Looking back, the 19th of July 2024 was challenging for customers using Microsoft Azure or Windows machines. Two significant outages affected customers using CrowdStrike Falcon or Microsoft Azure computation resources in the Central US. In today's article, we’ll focus on the Microsoft Azure outage.
These two outages affected many
people and put many businesses on pause for a few hours or even days.
A faulty CrowdStrike update affected Windows computers
globally, from airports and healthcare to small businesses, affecting over 8.5m
computers. Even if the Falson Sensor software defect was identified and
a fix deployed shortly after, the recovery took longer. In parallel with CrowdStrike,
Microsoft provided a tool that helped customers fix the issue.
Around the same time, customers running their businesses in
the Central US Region started to notify availability, connectivity issues, or
service management failures. The outage affected services such as Azure VMs,
Azure Cosmos DB, Azure SQL, and even Microsoft 365, Dynamic 365, and Microsoft
Entra (AD) because of the cross-dependencies.
The cause of the outage was a security layer of storage
scale units that accept disk operations only from specific ranges of network
addresses. The update and propagation mechanism were faulty, and an incomplete
list of allowed ranges of network addresses was broadcasting, causing some
storage scale units not to be accessible from computing services in Azure
Central US. The propagation mechanism did not check the issues of Azure VMs. It
continued to deploy across multiple availability zones, causing a regional outage,
even for customers that followed availability zone best practices. This complex
chain of events underscores the intricate nature of cloud infrastructure and
the potential for widespread impact when a single component fails.
The impact was much lower for the customers who used failover and DR strategies across their Microsoft Azure ecosystem. Azure Cosmos DB customers running in a multi-region write approach were not affected by the outage in contrast with customers running in a single region configured for Central US that was wholly or partially affected. A similar experience had Azure SQL DB customers with automatic failover policies configured, where the geo-secondary was elevated as the new primary after the incident.

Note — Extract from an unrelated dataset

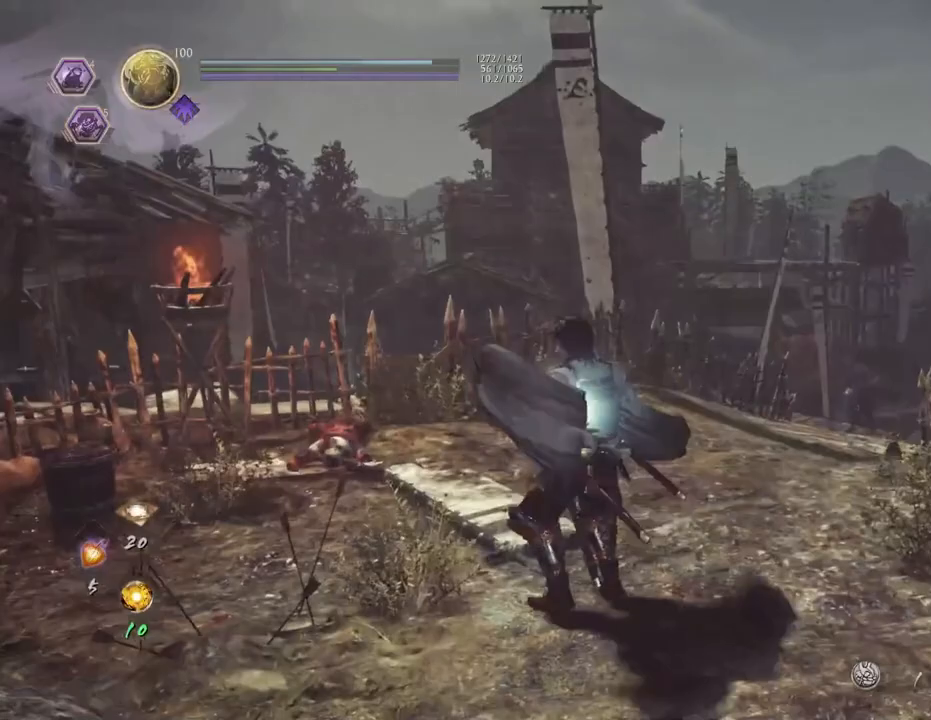
{"buttons": [], "left_stick": "center", "right_stick": "center", "events": [[33, "left_stick", "center"], [83, "CIRCLE", "down"], [233, "CIRCLE", "up"], [250, "L2", "down"], [267, "R1", "up"], [450, "L2", "up"]]}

After the first minute of the outage, Microsoft detected unhealthy
Azure SQL DB nodes, triggering further investigation and mitigation actions. The
service monitoring detected drops in Azure VM availability after 26 minutes. After
less than 2 hours, all Azure SQL DB instances with geo-failover configured were
restored.
The Microsoft team's reaction was fast, and customers who
followed the reliability best practices recommended by Azure Well-Architecture
Framework (WAF) had a minimal impact on their business. The Azure WAF is a set
of design principles and best practices for building and operating reliable,
secure, and efficient systems in the cloud. It provides guidance on how to
design and implement your cloud solutions, and following its recommendations can
significantly improve the resilience of your systems. Most customers affected
by the outage lacked a DR strategy and relied on the services provided only by
the Central US Region.
Customer with a minimal impact on their business were the
ones that:
- Implemented
a strong DR strategy across all their ecosystem (e.g. Azure SQL DB, Azure
Cosmos DB)
- Reviewed
and implemented the reliability strategies of Azure WAF according to their
business needs
- Kept
DR playbooks up-to-date and ran drills every few weeks or months
- Implemented
an active-active or active-passive approach to the computation layer
- Dashboard
and alerts of Azure Services and payloads were configured
- Right
people from the support team were notified by alerts and could take further
actions
- IaC,
automation and up-to-date deployment playbooks
- Backup
and copies of data in a separate region
Digital backout
A large number of customers suffered from a digital blackout
, a term used to describe a complete loss of digital services. Most affected
were those who relied only on the Central US Region without a working DR
strategy. A group of customers also had a DR strategy implemented but was not
tested. The playbook was not kept up-to-date, and there were no mechanisms to
notify the right people in the organisation that there were reliability issues.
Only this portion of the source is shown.